Web scraping of websites

Description of the customizable settings for targeted web scraping of websites

In order to be able to use blocked websites as sources for the knowledgebase, user-defined settings are required to enable the scraping of these websites. The settings differ depending on whether the integration is carried out with Basic Authentication or with user-defined headers .

Basic Authentication

If the website is protected with Basic Authentication, the access data (user name and password) are added to the header directly and in Base64 encoding. This addition is made by adding the following code snippet:

{
"headers": {
"Authorization": "Basic YWRtaW46MTIzNDU="
}
}

To add the code, a URL must be added as a source in the knowledgebase. You can then check the box for user-defined web scraping under Expert options and add the code.

Bildschirmfoto 2024-11-19 um 10.22.44

To translate the access data into the appropriate Base64 format, this website can be used: https://www.base64decode.org/

User-defined headers

If the website is secured by a user-defined header, it is released by adding the header and the corresponding value (in the example, the header is “moin-Ai-Scraper” and the value is “SECRET”). This addition is made by adding the following code snippet:

{
"headers": {
"Moin-Ai-Scraper": "SECRET"
}
}

To add the code, a URL must be added as a source in the knowledgebase. You can then check the box for user-defined web scraping under Expert options and add the code.

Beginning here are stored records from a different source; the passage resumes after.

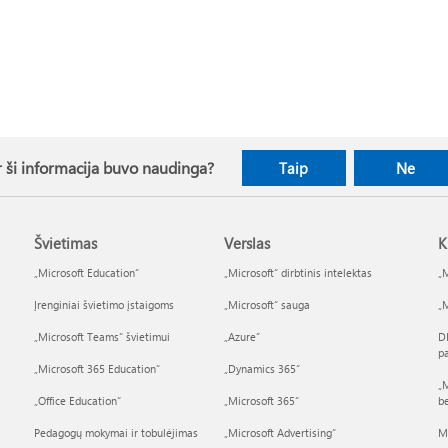
 ši informacija buvo naudinga?
Taip
Ne
Švietimas
Verslas
K
„Microsoft Education“
„Microsoft“ dirbtinis intelektas
„M
Įrenginiai švietimo įstaigoms
„Microsoft“ sauga
„M
„Microsoft Teams“ švietimui
„Azure”
D
p
„Microsoft 365 Education“
„Dynamics 365“
„M
„Office Education“
„Microsoft 365“
b
Pedagogų mokymai ir tobulėjimas
„Microsoft Advertising“
M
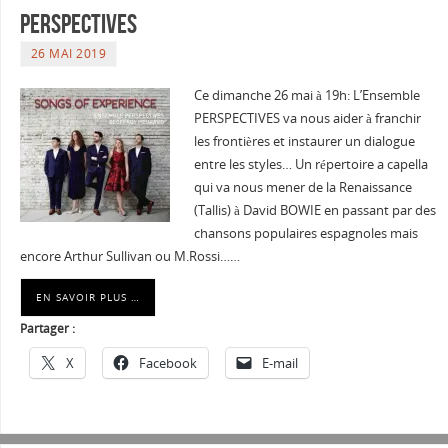
PERSPECTIVES
26 MAI 2019
Ce dimanche 26 mai à 19h: L’Ensemble
PERSPECTIVES va nous aider à franchir
les frontières et instaurer un dialogue
entre les styles… Un répertoire a capella
qui va nous mener de la Renaissance
(Tallis) à David BOWIE en passant par des
chansons populaires espagnoles mais
encore Arthur Sullivan ou M.Rossi……
EN SAVOIR PLUS …
Partager :
X
Facebook
E-mail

Bildschirmfoto 2024-11-19 um 10.22.33

Voter favorabilityDescription of further web scraping parameters:

The settings described help to control the specific parts of the web page content that should be included or excluded from the extraction process:

includeTags: this option allows to specify which HTML tags should be included in the output. For example, if only content within the <p> and <h1> tags is to be extracted, the specification is: [“p”, “h1”].
excludeTags: This option allows to specify which HTML tags should be excluded from the output. For example, if you want to remove all <script> and <style> tags from the extracted content, the specification is: [“script”, “style”].
onlyMainContent: This parameter ensures that only the main content of the web page is returned, without headers, navigation bars, footers and other non-essential elements. It is useful for extracting the core information of a web page without additional ballast. Sometimes the parameter can be too restrictive. If important content is missing on the page, the parameter can be set to “false”. The default setting is “true”.

Most common error sources

In most cases, the error sources are incorrect header parameters, firewall protection or failed BasicAuth authentication. In order to guarantee that these error sources are excluded, you must

Ensure that the correct header name and the corresponding value have been added.
Ensure that Crawler is enabled in the website's firewall.
Ensure that the access data has been correctly translated into Base64 format.